The company expects to finance its capital expenditures with funds from
operations and debt.
Off-Balance Sheet Arrangements
Upon privatization of the former provincially owned Nova Scotia Power
Corporation ("NSPC") in 1992, NSPI became responsible for managing a portfolio
of defeasance securities, which as at December 31, 2008 totaled $1.1 billion,
held in trust for Nova Scotia Power Finance Corporation ("NSPFC"), an
affiliate of the Province of Nova Scotia. NSPI is responsible to ensure that
the defeasance securities provide the principal and interest streams to match
the related defeased NSPC debt. Approximately 73% of the defeasance portfolio
consists of investments in the related debt, eliminating all risk associated
with this portion of the portfolio; the remaining defeasance portfolio has a
market value higher than the related debt, reducing the future risk of this
portion of the portfolio.
NSPI has an agreement with an independent trust administered by a Canadian
chartered bank whereby it can sell accounts receivable to the trust at the
sole discretion of the Trust on a revolving non-recourse basis. As of December
31, 2008, there were no accounts receivable sold to the Trust (2007 - $25.0
million). The agreement is in place until May 2009 and NSPI's ability to sell
its receivables is subject to acceptance by the sponsor bank to buy the
receivables. Securitization has provided NSPI with an alternative source of
short-term funding. The securitization program was temporarily suspended in
January 2008 due to a lack of investor interest. For the year ended December
31, 2007, the average all-in cost of this funding was 4.91%. In the event of
termination of this arrangement, NSPI would utilize another credit facility to
meet the ongoing operations of the business.

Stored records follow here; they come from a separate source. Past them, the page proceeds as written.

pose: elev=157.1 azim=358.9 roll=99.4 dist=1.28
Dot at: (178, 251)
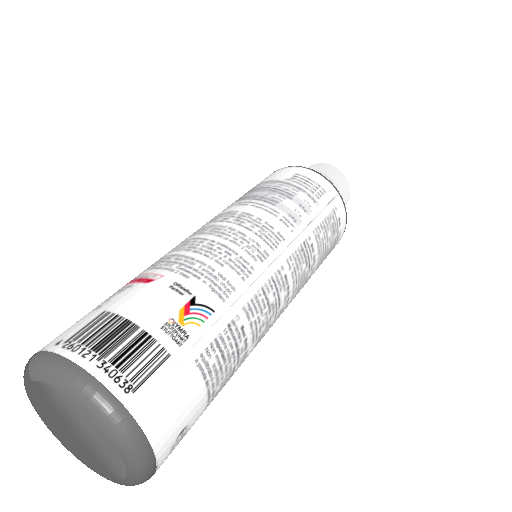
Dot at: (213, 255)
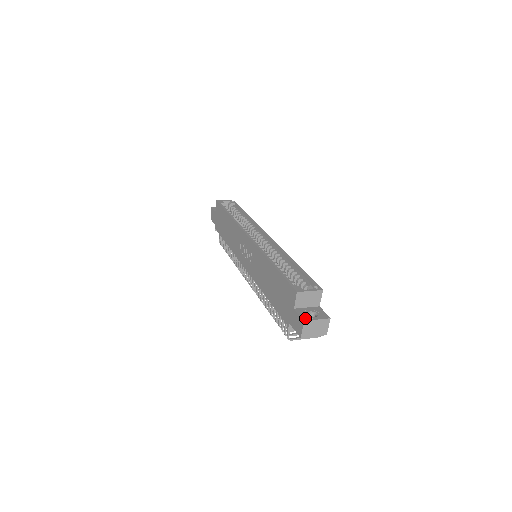
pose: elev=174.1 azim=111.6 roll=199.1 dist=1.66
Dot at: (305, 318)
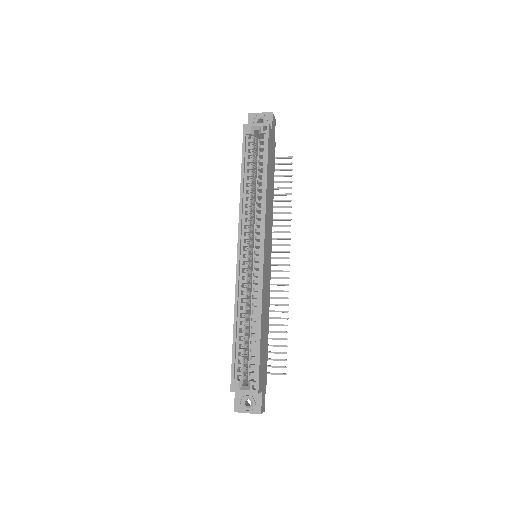
Dot at: (237, 408)
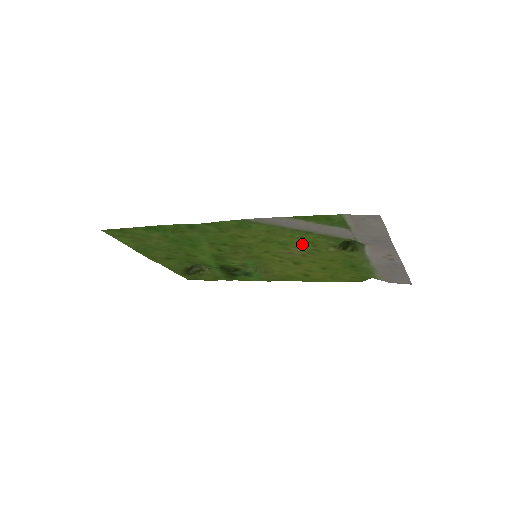
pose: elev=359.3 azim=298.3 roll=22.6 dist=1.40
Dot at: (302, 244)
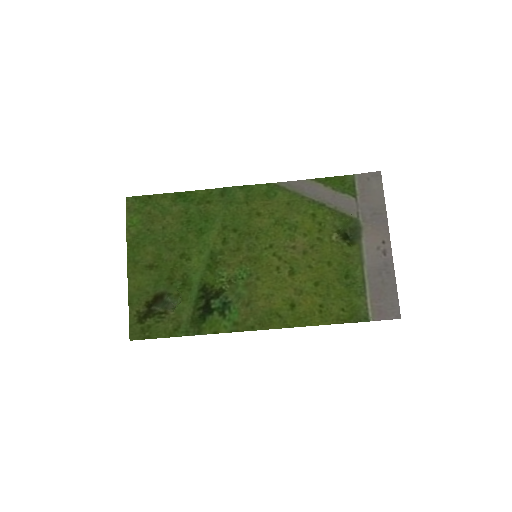
Dot at: (310, 228)
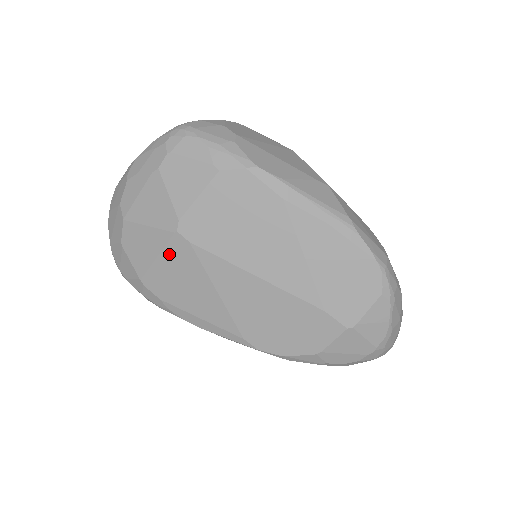
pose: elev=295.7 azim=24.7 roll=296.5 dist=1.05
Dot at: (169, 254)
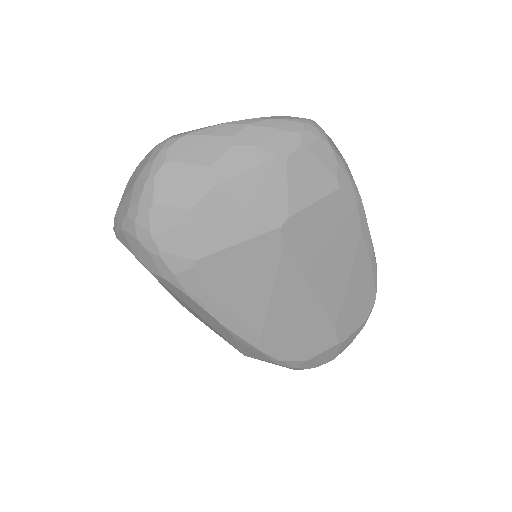
Dot at: (253, 246)
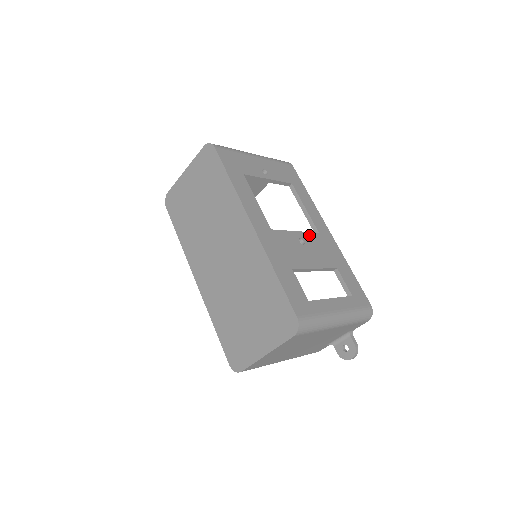
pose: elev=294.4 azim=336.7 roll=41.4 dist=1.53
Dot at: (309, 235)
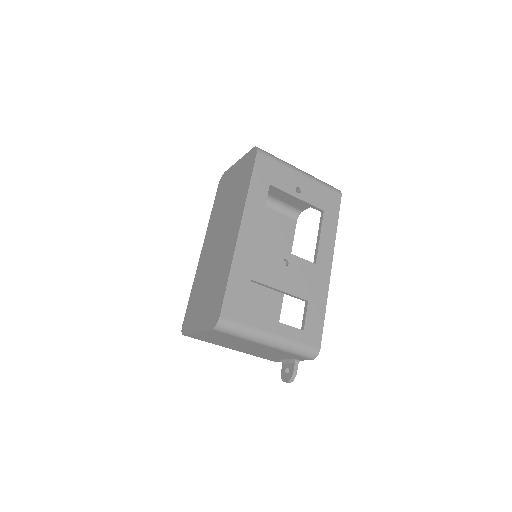
Dot at: (301, 261)
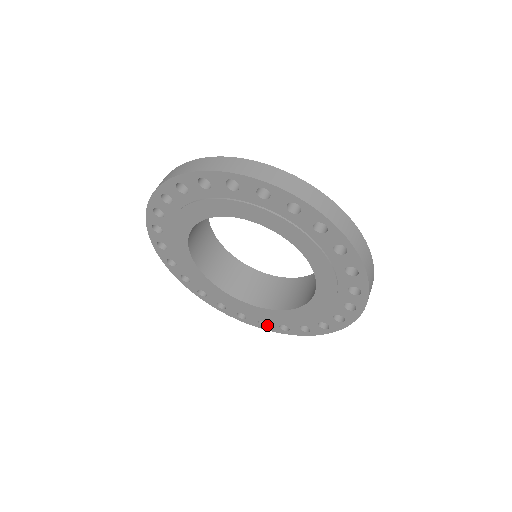
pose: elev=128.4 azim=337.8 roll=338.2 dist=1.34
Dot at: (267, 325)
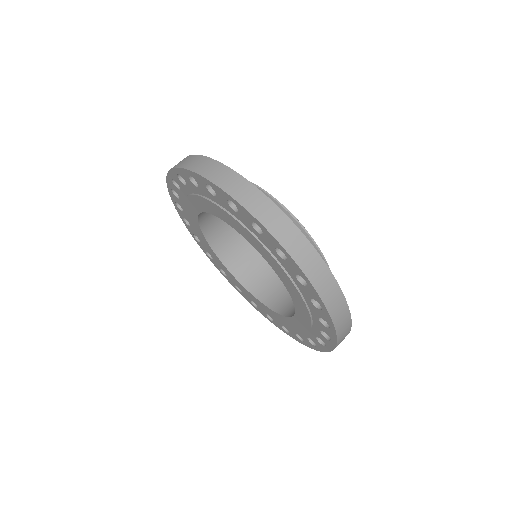
Dot at: occluded
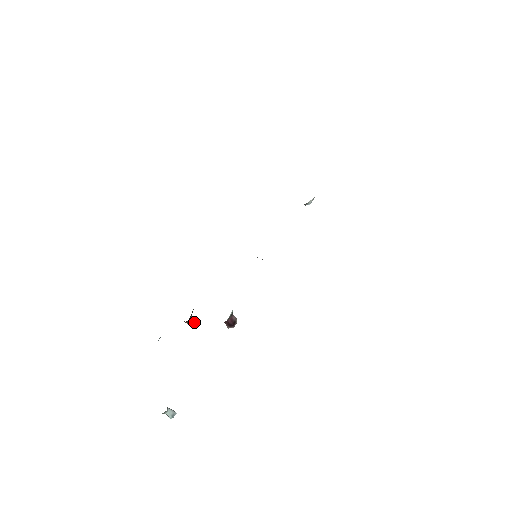
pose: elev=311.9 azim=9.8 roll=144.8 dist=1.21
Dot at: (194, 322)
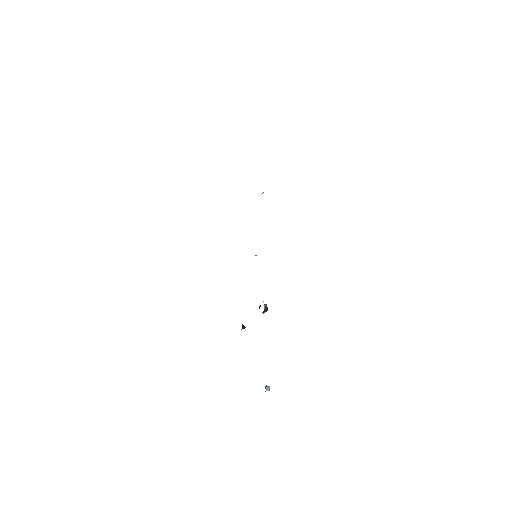
Dot at: (244, 326)
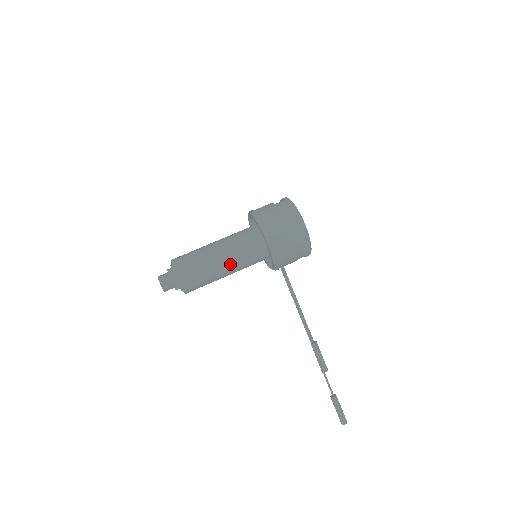
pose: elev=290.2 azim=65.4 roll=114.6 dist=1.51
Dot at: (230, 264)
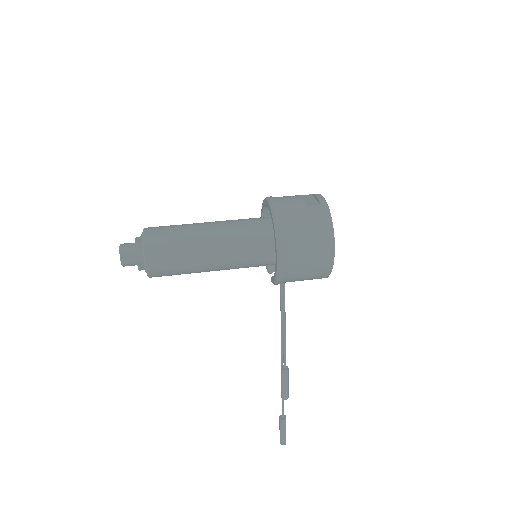
Dot at: (220, 264)
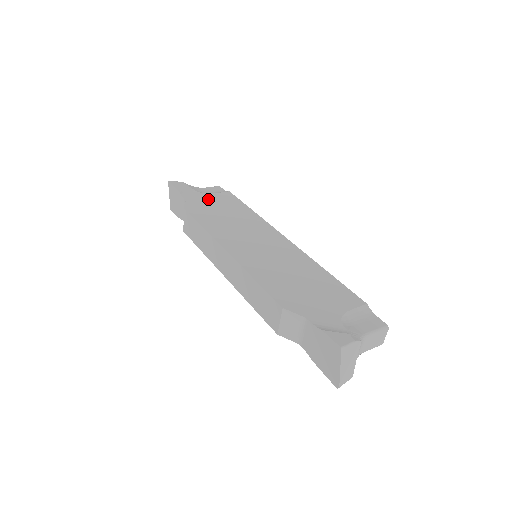
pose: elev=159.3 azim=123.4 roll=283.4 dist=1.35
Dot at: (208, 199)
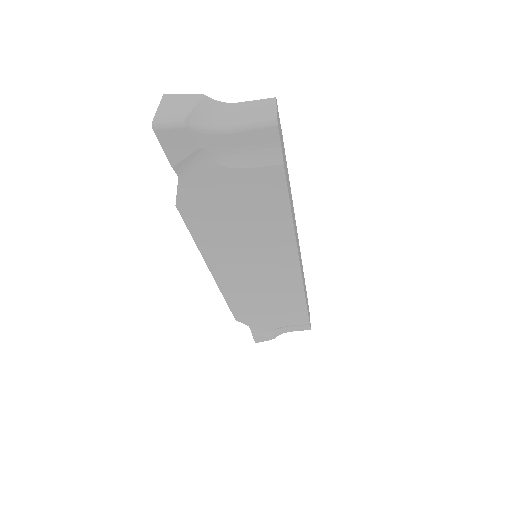
Dot at: occluded
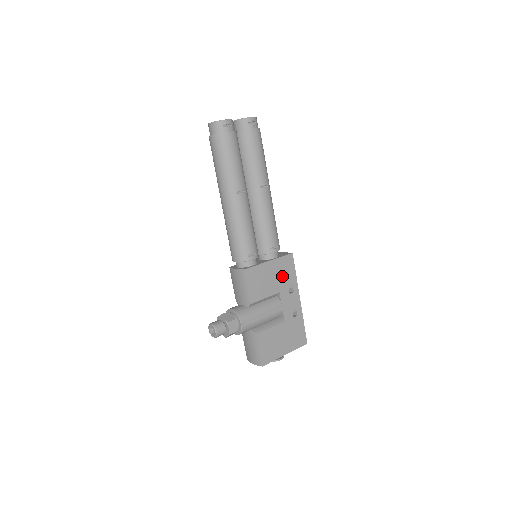
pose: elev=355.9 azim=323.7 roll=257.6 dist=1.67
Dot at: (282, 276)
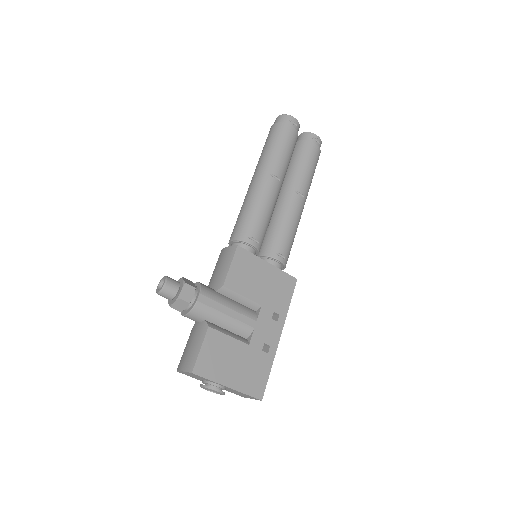
Dot at: (274, 291)
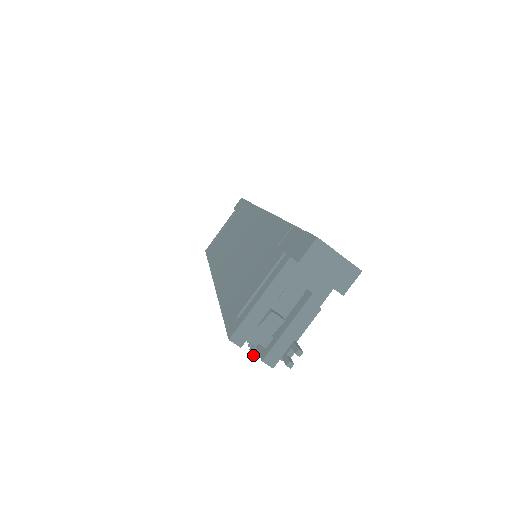
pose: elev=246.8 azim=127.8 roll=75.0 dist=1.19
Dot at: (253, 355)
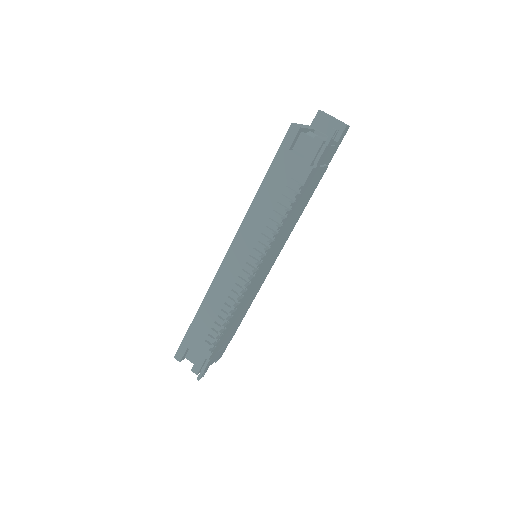
Dot at: (298, 185)
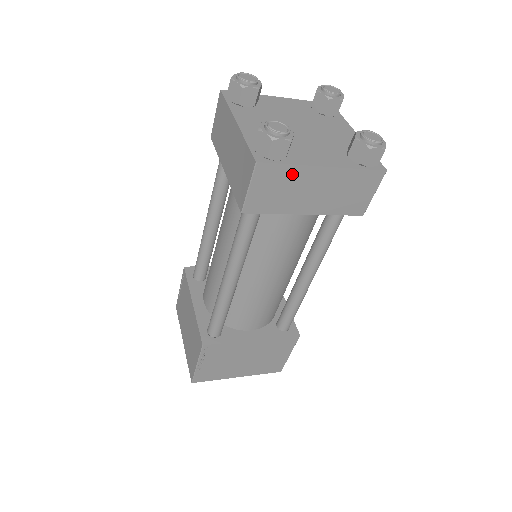
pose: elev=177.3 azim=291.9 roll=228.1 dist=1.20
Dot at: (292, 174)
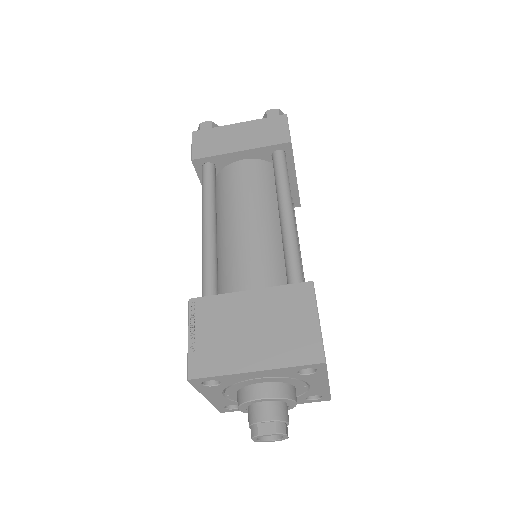
Dot at: (217, 132)
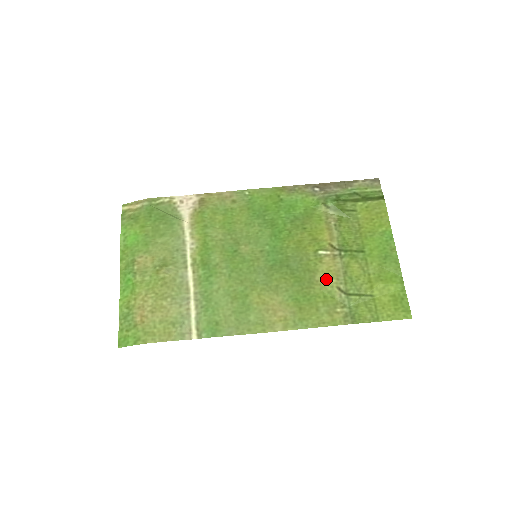
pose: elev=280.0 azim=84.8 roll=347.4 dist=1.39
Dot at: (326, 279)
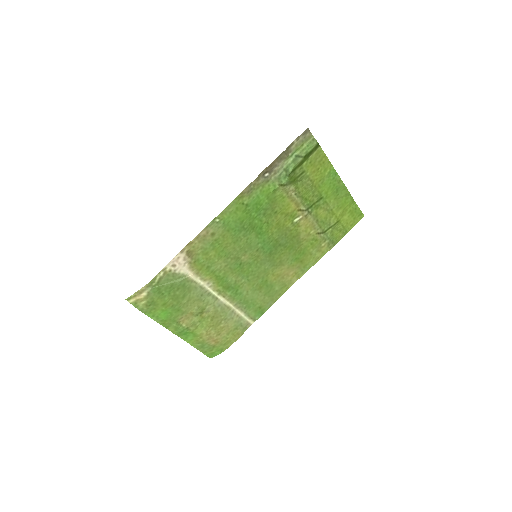
Dot at: (308, 234)
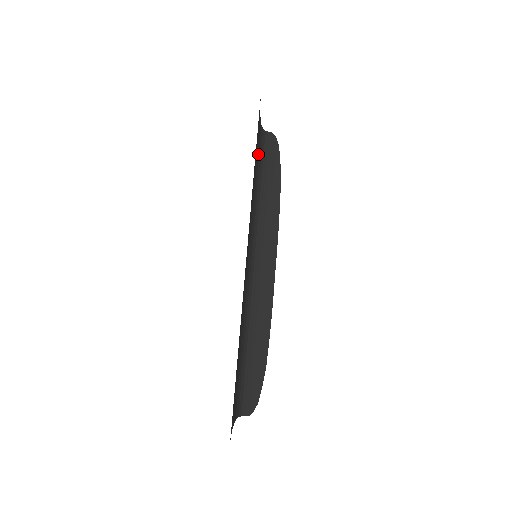
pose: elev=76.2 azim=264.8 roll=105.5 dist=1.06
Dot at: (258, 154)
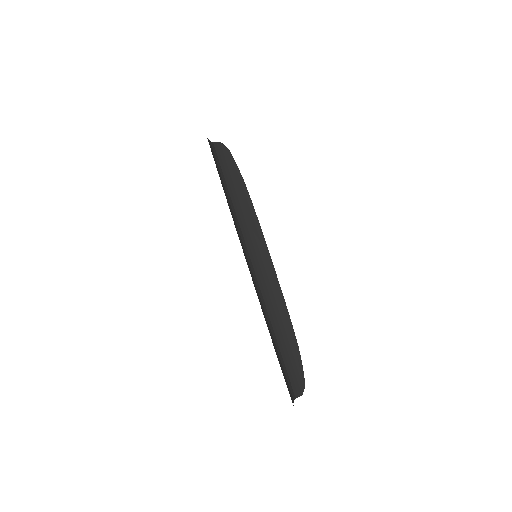
Dot at: (216, 166)
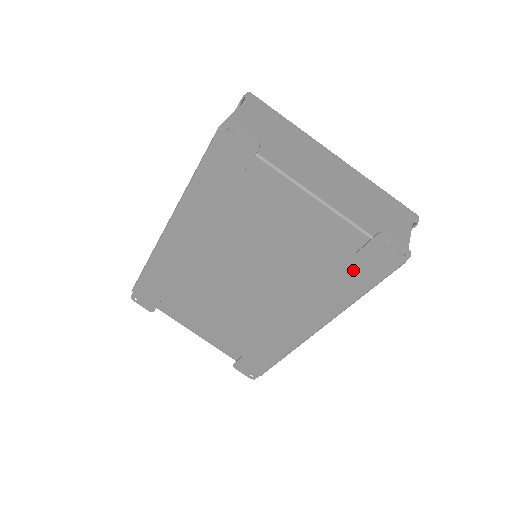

Financial and Commodity Instruments
The company manages its exposure to foreign exchange, interest rate, and
commodity risks in accordance with established risk management policies and
procedures. The company uses financial instruments consisting mainly of
foreign exchange forward contracts, interest rate options and swaps, and coal,
oil and gas options and swaps. In addition, the company has contracts for the
physical purchase and sale of natural gas, and physical and financial
contracts held-for-trading ("HFT"). Collectively these contracts are referred
to as derivatives.
The company recognizes the fair value of all its derivatives on its
balance sheet, except for non-financial derivatives that qualify and are
designated as contracts held for normal purchase or sale.
Derivatives that meet stringent documentation requirements, and can be
proven to be effective both at the inception and over the term of the
instrument qualify for hedge accounting. Specifically, for cash flow hedges,
the effective portion of the change in the fair value of derivatives is
deferred to other comprehensive income and recognized in earnings in the same
period the related hedged item is realized. Any ineffective portion of the
change in the fair value of derivatives is recognized in net earnings in the
reporting period. The total ineffectiveness recognized by the company was a
$0.8 million gain in Q4 2008 and a $0.2 million gain for the year ended
December 31, 2008.
Where the documentation or effectiveness requirements of hedge accounting
are not met, the change in the fair value of the derivatives is recognized in
earnings in the reporting period. The company also recognizes the change in
the fair value of its HFT derivatives in earnings of the reporting period. The
company has not designated any financial instruments to be included in the HFT
category.
Nova Scotia Power has contracts for the purchase and sale of natural gas
at its Tufts Cove generating station ("TUC") that are considered HFT
derivatives and accordingly are recognized on the balance sheet at fair value.
This reflects NSPI's history of buying and reselling any natural gas not used
in the production of electricity at TUC. Changes in fair value of HFT
derivatives are normally recognized in net earnings.